TO DO: Please report every line in the entries that contains the string "фонды".

EXERCISE INPUT:
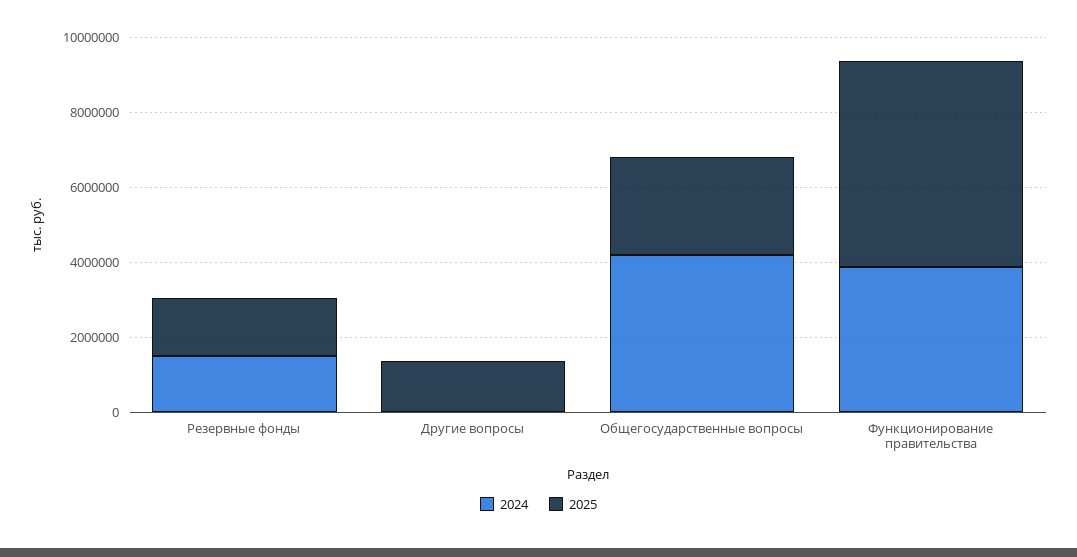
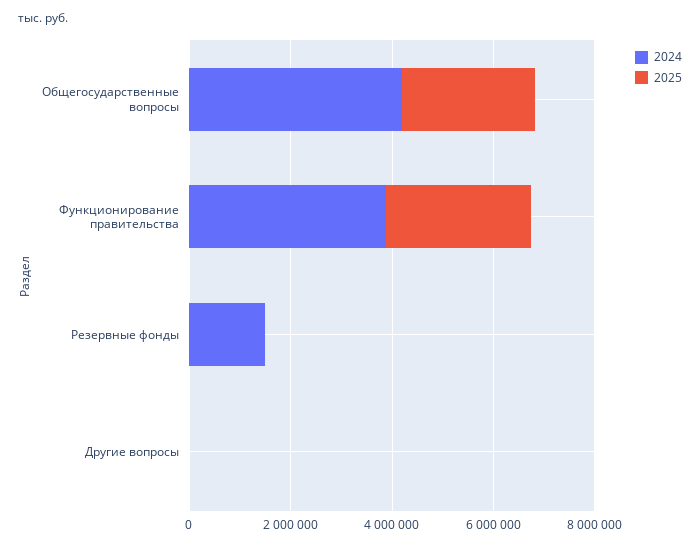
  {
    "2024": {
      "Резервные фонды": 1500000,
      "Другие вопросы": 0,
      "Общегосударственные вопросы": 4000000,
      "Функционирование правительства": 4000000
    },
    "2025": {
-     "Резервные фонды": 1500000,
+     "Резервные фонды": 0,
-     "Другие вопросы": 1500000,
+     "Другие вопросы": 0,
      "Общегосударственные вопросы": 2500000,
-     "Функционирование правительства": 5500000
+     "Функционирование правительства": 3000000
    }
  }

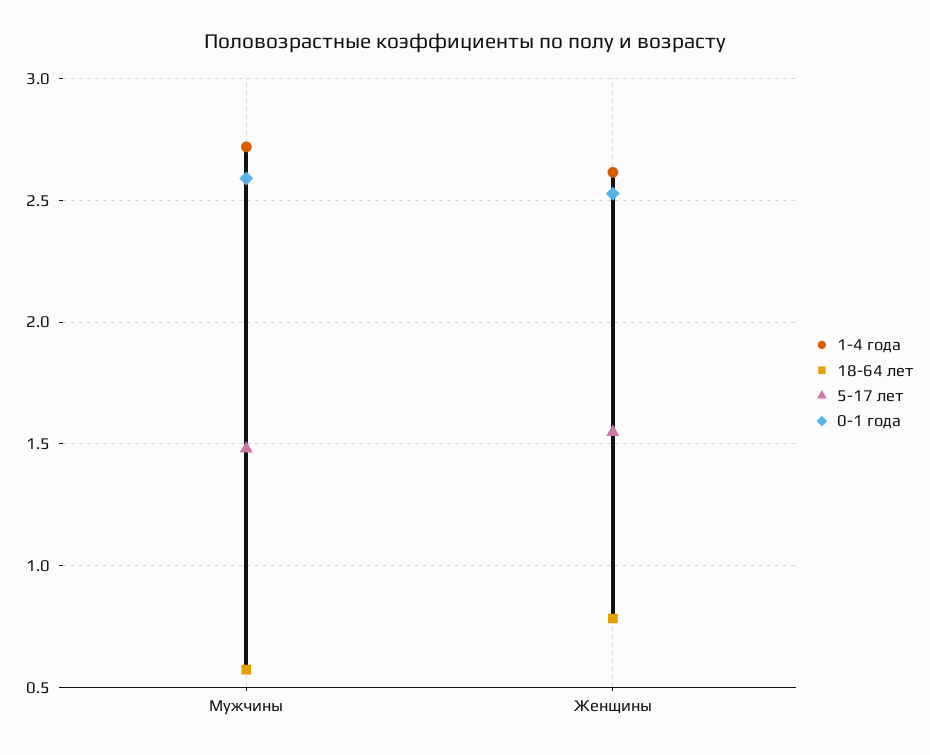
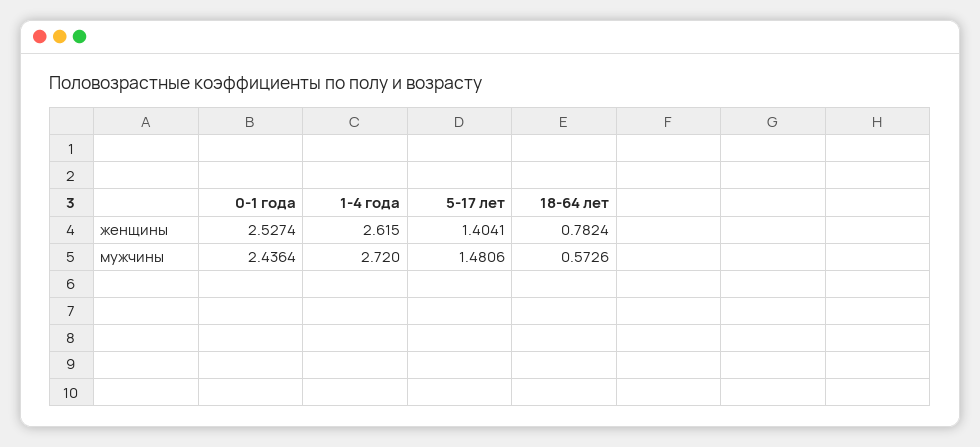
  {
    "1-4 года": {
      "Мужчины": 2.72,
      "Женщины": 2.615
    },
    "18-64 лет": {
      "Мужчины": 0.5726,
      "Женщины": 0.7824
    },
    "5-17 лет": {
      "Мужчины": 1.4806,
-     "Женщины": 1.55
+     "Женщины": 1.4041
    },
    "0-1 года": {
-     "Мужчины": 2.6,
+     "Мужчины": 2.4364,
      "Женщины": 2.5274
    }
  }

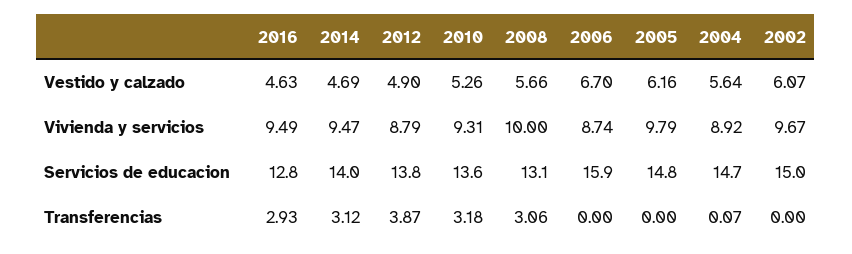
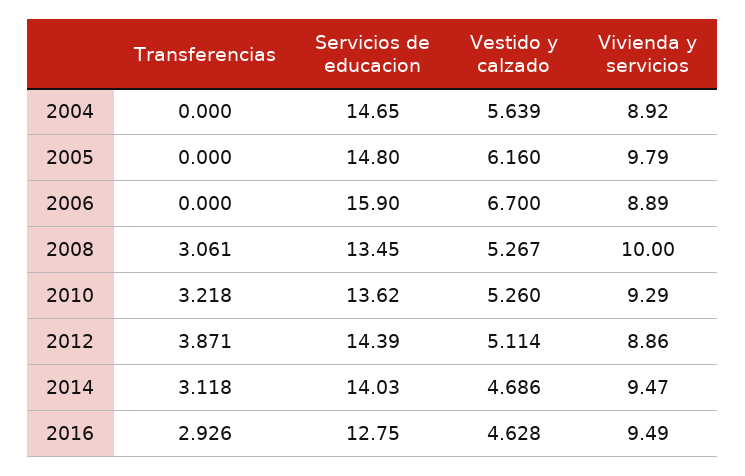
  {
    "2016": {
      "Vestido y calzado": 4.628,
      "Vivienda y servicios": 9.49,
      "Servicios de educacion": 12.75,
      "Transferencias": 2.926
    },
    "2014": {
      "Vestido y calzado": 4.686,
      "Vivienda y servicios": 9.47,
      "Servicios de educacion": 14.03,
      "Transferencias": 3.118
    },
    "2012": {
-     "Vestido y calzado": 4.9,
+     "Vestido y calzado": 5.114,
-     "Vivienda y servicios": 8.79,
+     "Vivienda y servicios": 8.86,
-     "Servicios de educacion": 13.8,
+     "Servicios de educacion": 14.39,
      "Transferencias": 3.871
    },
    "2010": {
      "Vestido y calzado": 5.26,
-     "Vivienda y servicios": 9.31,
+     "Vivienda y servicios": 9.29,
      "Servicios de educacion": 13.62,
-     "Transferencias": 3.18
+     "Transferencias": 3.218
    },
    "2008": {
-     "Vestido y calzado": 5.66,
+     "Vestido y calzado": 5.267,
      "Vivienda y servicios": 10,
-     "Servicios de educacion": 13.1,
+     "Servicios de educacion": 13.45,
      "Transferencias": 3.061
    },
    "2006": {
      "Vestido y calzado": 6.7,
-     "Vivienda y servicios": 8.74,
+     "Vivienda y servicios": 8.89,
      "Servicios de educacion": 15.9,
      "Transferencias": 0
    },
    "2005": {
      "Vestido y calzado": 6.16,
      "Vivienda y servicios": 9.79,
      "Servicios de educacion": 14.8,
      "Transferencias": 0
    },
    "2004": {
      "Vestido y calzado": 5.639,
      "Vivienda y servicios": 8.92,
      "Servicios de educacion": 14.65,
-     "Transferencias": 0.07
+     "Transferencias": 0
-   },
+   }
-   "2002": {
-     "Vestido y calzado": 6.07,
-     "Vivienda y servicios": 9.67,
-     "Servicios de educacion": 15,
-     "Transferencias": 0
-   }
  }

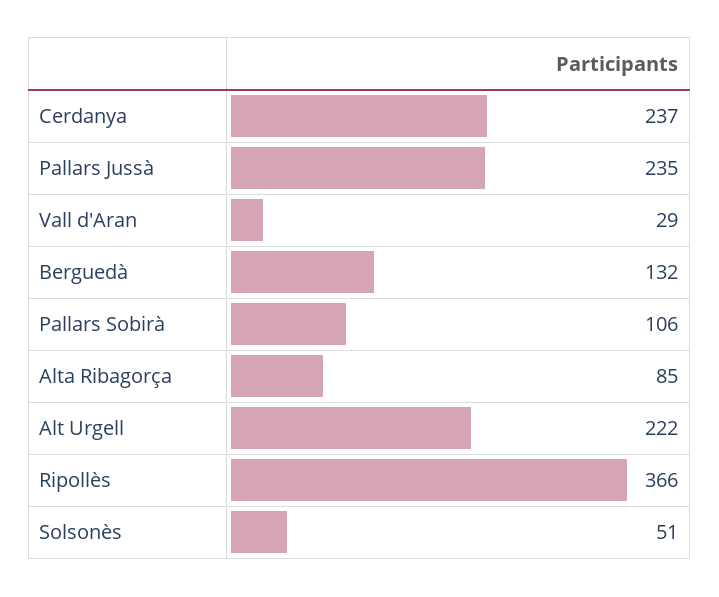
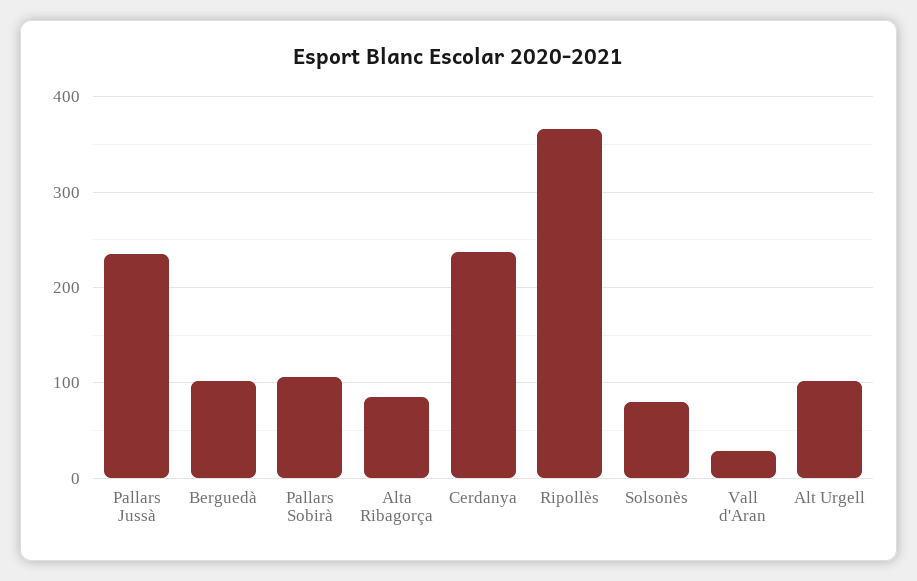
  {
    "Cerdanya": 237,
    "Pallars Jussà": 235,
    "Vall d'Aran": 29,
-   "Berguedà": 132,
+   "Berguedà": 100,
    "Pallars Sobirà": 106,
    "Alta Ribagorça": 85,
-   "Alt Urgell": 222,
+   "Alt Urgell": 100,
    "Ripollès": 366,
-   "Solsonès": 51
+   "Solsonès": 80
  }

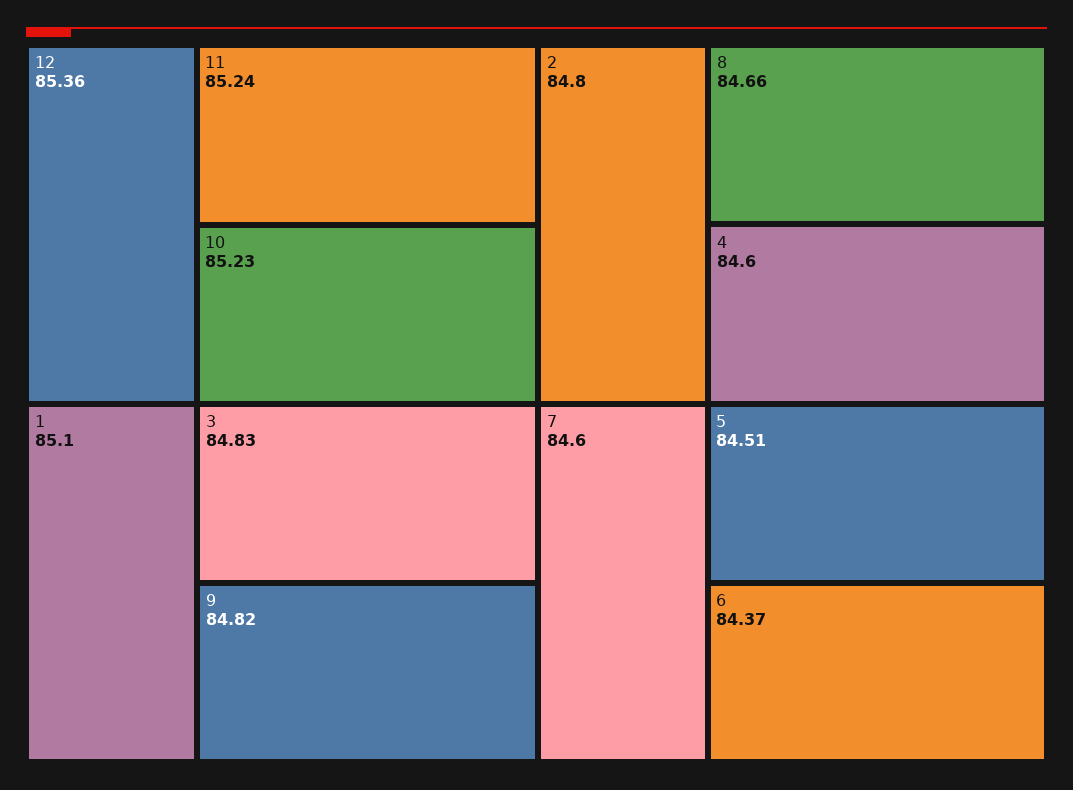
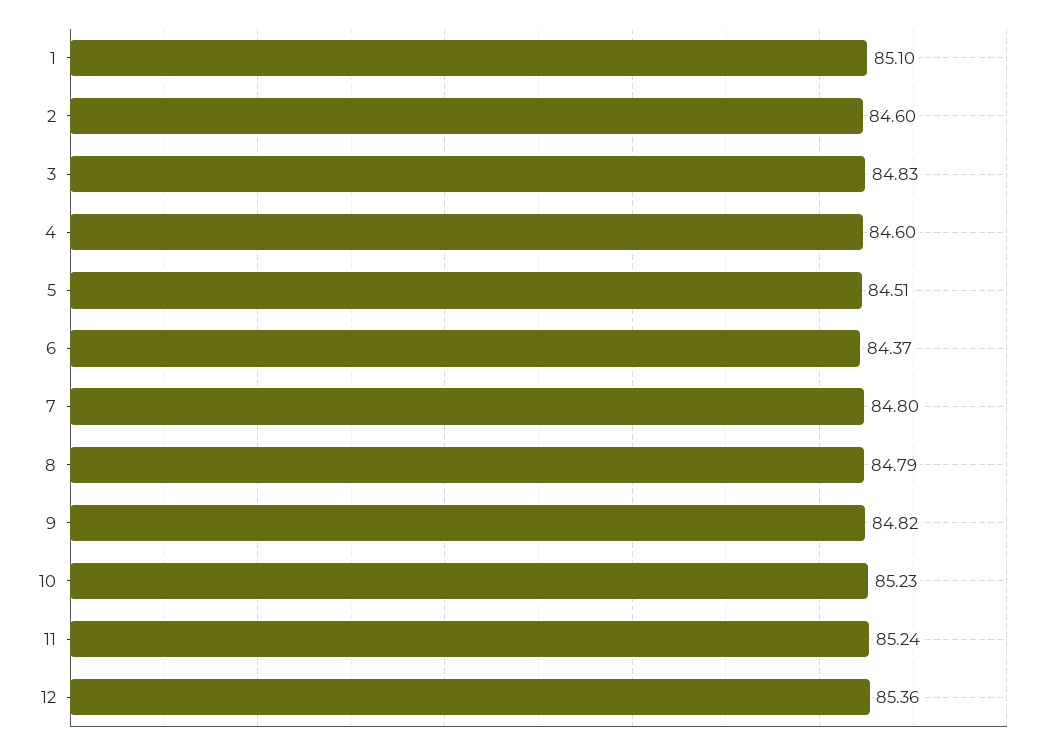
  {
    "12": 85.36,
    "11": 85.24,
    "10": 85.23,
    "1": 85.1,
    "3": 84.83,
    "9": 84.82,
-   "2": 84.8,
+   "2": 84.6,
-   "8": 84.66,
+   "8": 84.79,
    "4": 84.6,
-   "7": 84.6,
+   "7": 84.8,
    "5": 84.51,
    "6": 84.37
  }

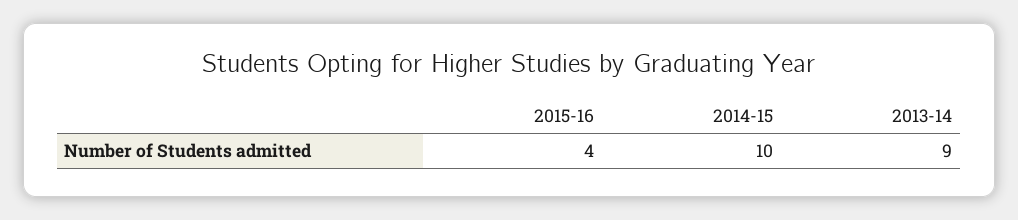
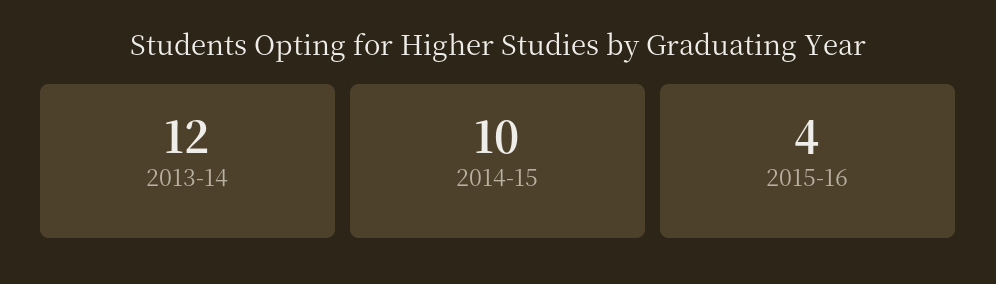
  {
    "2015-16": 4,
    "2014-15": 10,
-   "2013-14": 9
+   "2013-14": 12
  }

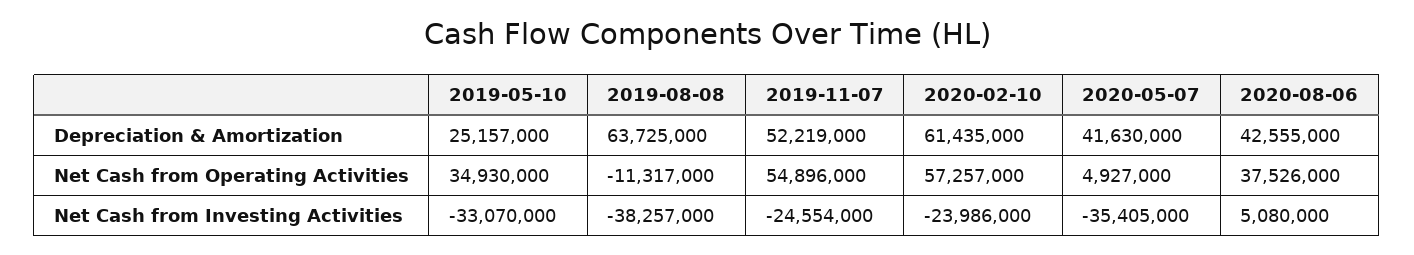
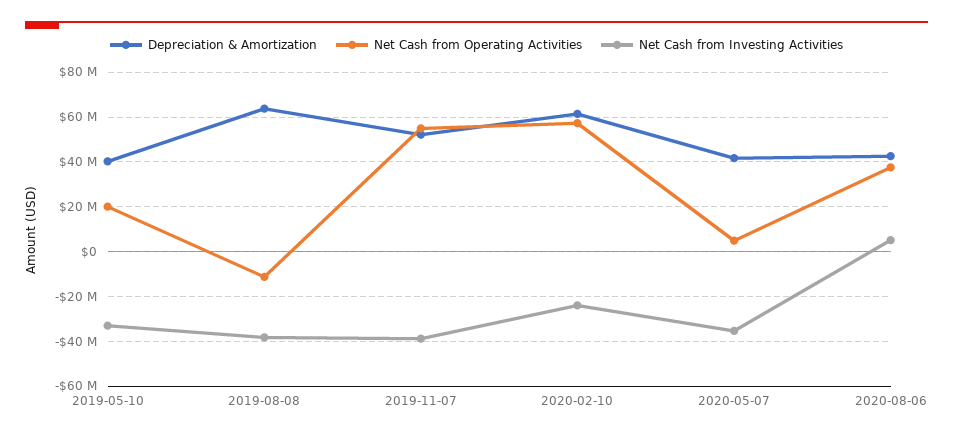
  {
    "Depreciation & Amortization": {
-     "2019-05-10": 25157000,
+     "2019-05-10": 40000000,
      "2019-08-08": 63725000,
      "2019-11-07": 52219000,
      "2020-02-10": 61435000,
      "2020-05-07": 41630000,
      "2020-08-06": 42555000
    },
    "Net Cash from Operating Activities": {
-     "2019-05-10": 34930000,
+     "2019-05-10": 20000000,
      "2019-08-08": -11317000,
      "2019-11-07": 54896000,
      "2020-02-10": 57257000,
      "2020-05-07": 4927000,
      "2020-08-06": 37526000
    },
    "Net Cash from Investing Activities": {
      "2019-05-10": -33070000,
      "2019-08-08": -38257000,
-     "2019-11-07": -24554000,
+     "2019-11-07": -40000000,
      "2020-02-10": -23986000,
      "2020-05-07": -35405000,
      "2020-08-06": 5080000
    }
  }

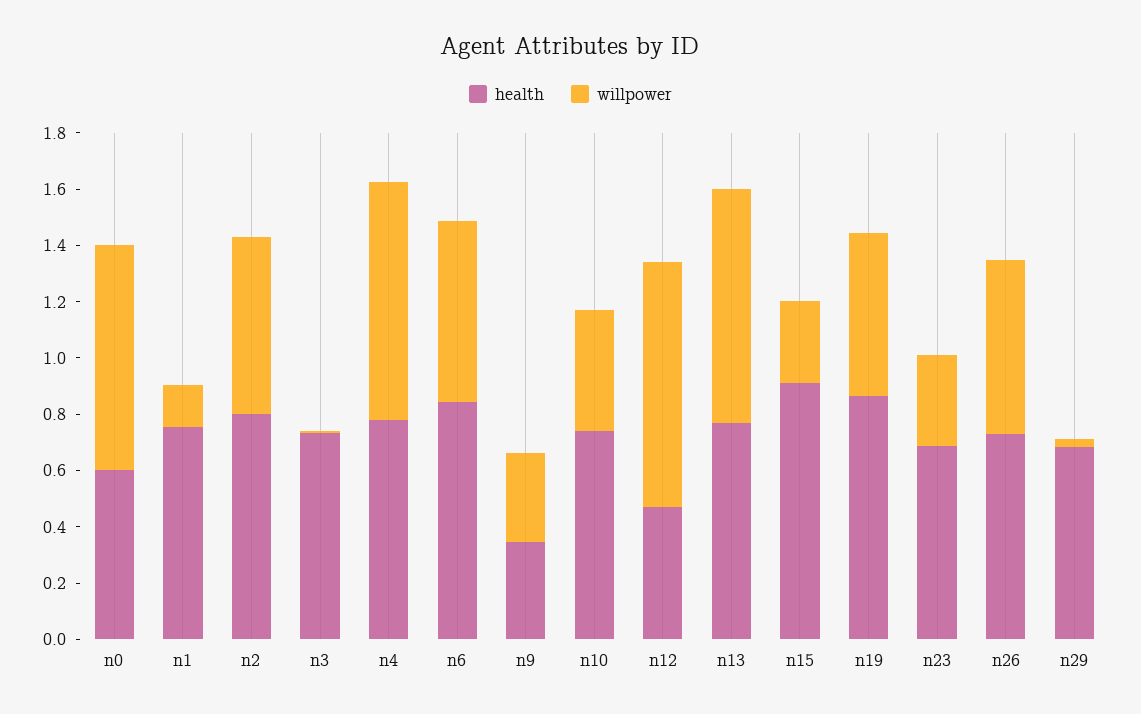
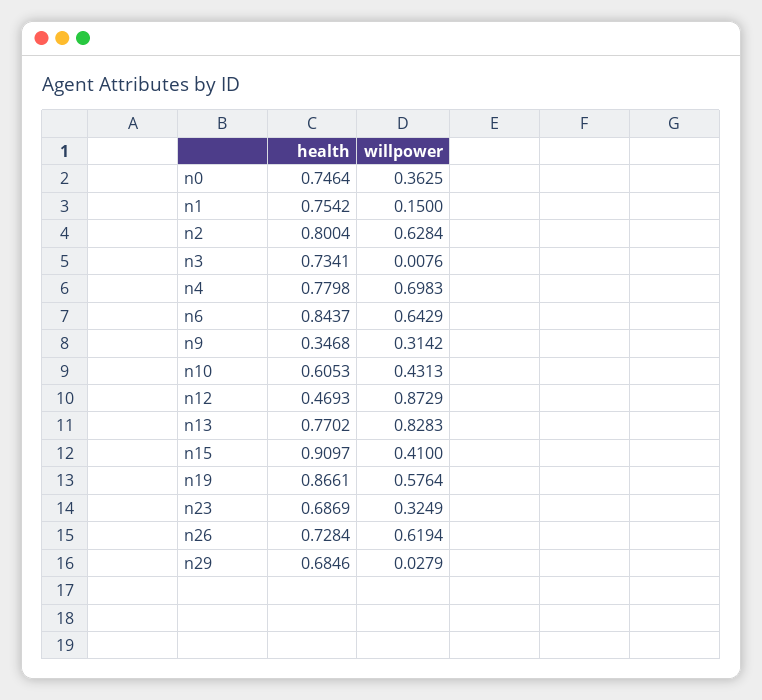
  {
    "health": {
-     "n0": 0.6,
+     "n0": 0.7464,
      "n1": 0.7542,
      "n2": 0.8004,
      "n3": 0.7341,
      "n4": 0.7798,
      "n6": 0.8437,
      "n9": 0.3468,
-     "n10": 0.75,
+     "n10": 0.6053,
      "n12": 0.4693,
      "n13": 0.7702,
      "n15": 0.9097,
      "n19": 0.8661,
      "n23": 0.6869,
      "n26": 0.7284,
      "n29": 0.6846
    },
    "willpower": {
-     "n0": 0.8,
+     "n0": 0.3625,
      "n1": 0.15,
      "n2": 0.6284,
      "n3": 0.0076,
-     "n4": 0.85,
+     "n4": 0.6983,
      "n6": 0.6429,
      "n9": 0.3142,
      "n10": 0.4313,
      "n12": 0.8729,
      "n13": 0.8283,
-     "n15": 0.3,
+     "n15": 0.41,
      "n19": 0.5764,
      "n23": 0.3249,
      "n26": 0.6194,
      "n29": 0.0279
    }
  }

YOUR SOLUTION:
      "Резервные фонды": 1500000,
-     "Резервные фонды": 1500000,
+     "Резервные фонды": 0,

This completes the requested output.